TASK OBJECTIVE |
For this task, output every entry below exactly and omit the pictures.

RECORDED DATA |

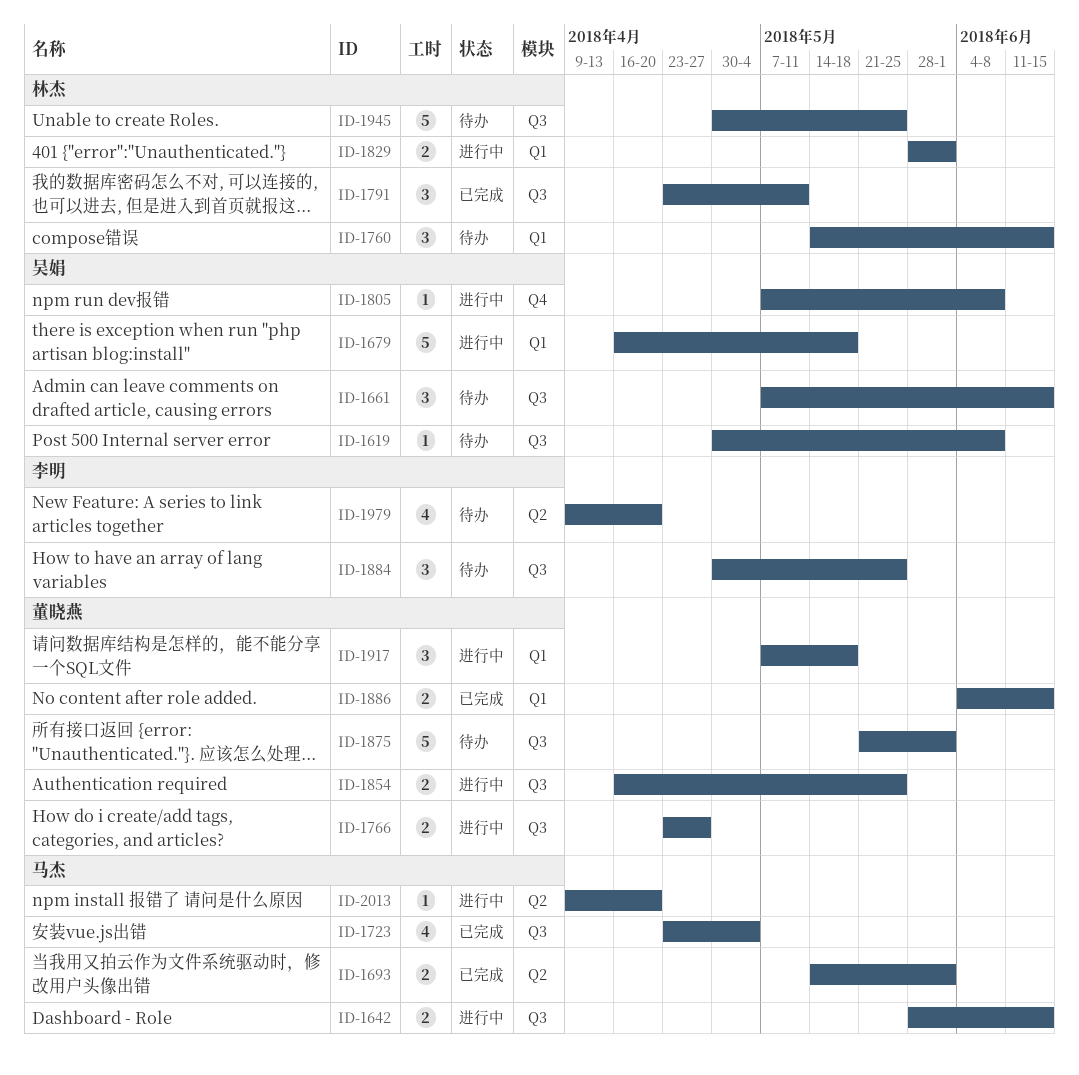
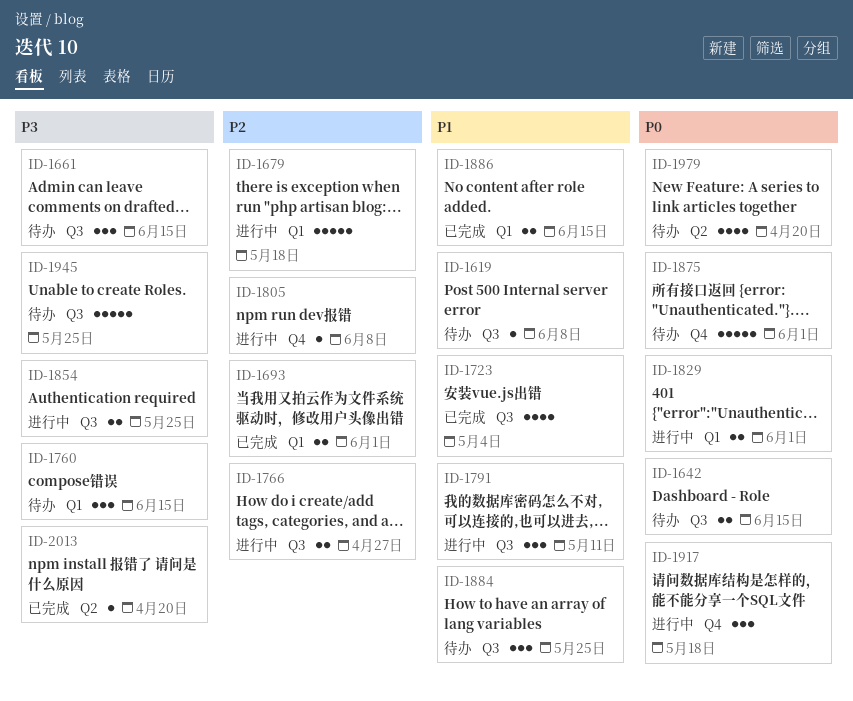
ID-1642, status: 进行中 -> 待办
ID-1693, label: Q2 -> Q1
ID-1791, status: 已完成 -> 进行中
ID-1875, label: Q3 -> Q4
ID-1917, label: Q1 -> Q4
ID-2013, status: 进行中 -> 已完成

RESULT BELOW |
ID-1642, status: 进行中 -> 待办
ID-1693, label: Q2 -> Q1
ID-1791, status: 已完成 -> 进行中
ID-1875, label: Q3 -> Q4
ID-1917, label: Q1 -> Q4
ID-2013, status: 进行中 -> 已完成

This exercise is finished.